Until 2008 the most researched and talked-about problem concerning primary elections was the so-called “front-loading problem”. “Front-loading” is a technical term unknown to the general public and of very little diffusion among political scientists. It is nevertheless largely known among those who study, analyse or were interested in the Presidential nominating process before 2008. An impressive number of scholarly works were written about this problem and it was probably the most interesting subject of research within the literature on Presidential primaries. It concerns the distribution of Presidential primary elections during the months of the so-called “primary season”. The whole point is that more and more states choose early dates to dispute their primary elections, making the Presidential nominating process a “front-loaded” process.

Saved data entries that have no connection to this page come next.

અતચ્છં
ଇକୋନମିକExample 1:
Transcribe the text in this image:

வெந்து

The first state that undertook to move up its primaries was New Hampshire in 1916. The decision as to when to hold the primary elections was made during “Town Meeting Day”, probably to save some public money. In 1920, for the first time, the New Hampshire primaries opened the primary season. Very soon the great majority of citizens and politicians from New Hampshire understood that opening the primary season was a great privilege that put their state in the national spotlight and allowed it to play a prominent role in Presidential politics. Their primary at the time was held during the second Tuesday of March of a Presidential-election year. In 1971 Florida moved its primary elections to the second Tuesday of March. In response, New Hampshire anticipated its contests to the first Tuesday of March. Four years later other New England states tried to organize a “regional primary” in a bid to align their primaries with those of the Granite state. Even before this proposal became a concrete idea, New Hampshire approved a law according to which the state is required to hold its primaries at least a week before any other primary in the country. At this point no state could challenge New Hampshire’s “first-in-the-nation” primary election – although Delaware tried again in 1996, voting only 4 days after the New Hampshire primaries – but more and more states started to move their contest to early dates to maximize their influence within a process that almost always allowed candidates to lock the nomination within one or two months after the first ballot had been cast. Starting in 1968, most contests started to be disputed between the first and second months of the primary season.

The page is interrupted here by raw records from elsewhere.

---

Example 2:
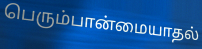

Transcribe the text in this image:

பெரும்பான்மையாதல்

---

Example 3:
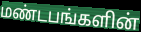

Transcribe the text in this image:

மண்டபங்களின்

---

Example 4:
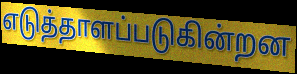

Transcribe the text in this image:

எடுத்தாளப்படுகின்றன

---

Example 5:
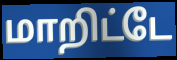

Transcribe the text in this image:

மாறிட்டே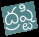
ద్రష్టి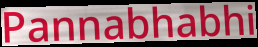
Pannabhabhi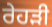
ਰੇਹੜੀ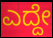
ಎದ್ದೇ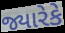
જ્યારેકે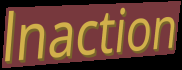
lnactionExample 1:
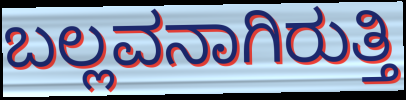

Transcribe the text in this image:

ಬಲ್ಲವನಾಗಿರುತ್ತಿ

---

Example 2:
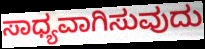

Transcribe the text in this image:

ಸಾಧ್ಯವಾಗಿಸುವುದು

To face the rising trend of “front-loading”, political parties – especially the Democratic party – began to adopt internal regulations concerning the seating of delegates. The history of National Conventions is full of outrageous episodes concerning the recognition and seating of delegates from state parties. The lowest point was reached right at the beginning of the Convention’s history, in 1835, when the Democratic party of Maryland decided to send 188 delegates that could cast only 10 votes, while a private citizen from Tennessee that was visiting the city of Baltimore during the Convention ended up casting his state’s 15 votes. Nothing that ridiculous has happened since then, but delegations have been challenged, recognized and sent away on a regular basis throughout the years. This year the recognition and seating problems started early, due to the way Florida and Michigan acted.

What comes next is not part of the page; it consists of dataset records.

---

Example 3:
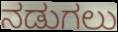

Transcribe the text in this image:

ನಡುಗಲು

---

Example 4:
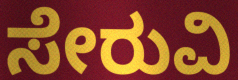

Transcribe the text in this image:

ಸೇರುವಿ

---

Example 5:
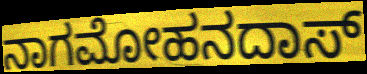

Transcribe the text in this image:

ನಾಗಮೋಹನದಾಸ್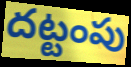
దట్టంపు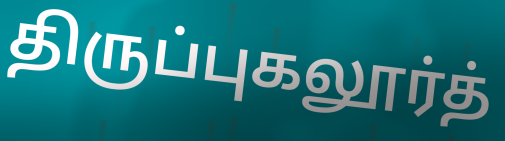
திருப்புகலூர்த்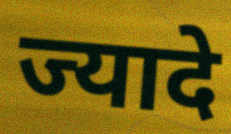
ज्यादेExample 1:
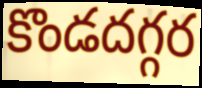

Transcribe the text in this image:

కొండదగ్గర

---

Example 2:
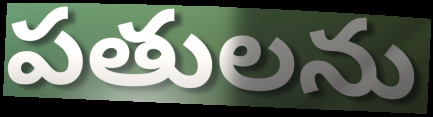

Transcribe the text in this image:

పతులను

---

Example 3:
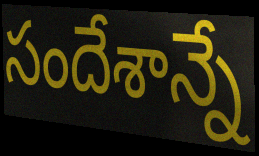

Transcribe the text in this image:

సందేశాన్నే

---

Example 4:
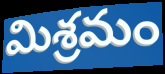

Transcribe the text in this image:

మిశ్రమం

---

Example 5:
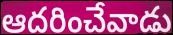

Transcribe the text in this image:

ఆదరించేవాడుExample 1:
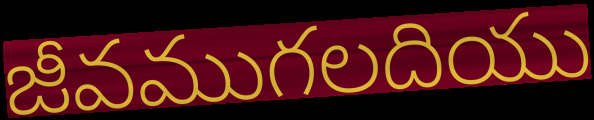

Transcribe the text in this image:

జీవముగలదియు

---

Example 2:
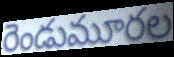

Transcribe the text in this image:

రెండుమూరల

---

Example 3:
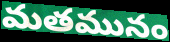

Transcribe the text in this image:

మతమునం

Both states, inspired by years of primary seasons during which contests were decided early, chose to move their primary elections to the very beginning of the season. On the other hand, the Democratic party, informed by years of scholarly research into the “front-loading problem”, approved a rule according to which no state is supposed to hold primary elections before February 5th. The party’s rule did not apply to New Hampshire, of course, that by now has the divine right to hold its primary before everybody else, but also to Nevada and South Carolina, who were granted special permission to hold their primaries before February 5th for political reasons. Michigan and Florida wanted to challenge what they perceived as the Democratic party’s tyranny and held their contests before the “legal” date. To punish their insurrection, the party threatened not to seat delegates from these two states. It was then decided last Saturday that delegates will be seated, but will be casting only half a vote each.
Now that the whole issue should be more clear, we can focus on the irony of the story: Michigan and Florida ended up losing at least half of their influence in this year’s Democratic Presidential nomination to vote before others, in a contest that will end without a clear decision, where states voting late got more attention from candidates and the media than states voting early. Meanwhile, the Democratic party continues to tear itself apart and sacrifice its unity to implement a rule that is thought to fight “front-loading”, a problem that this year is THE inexistent problem.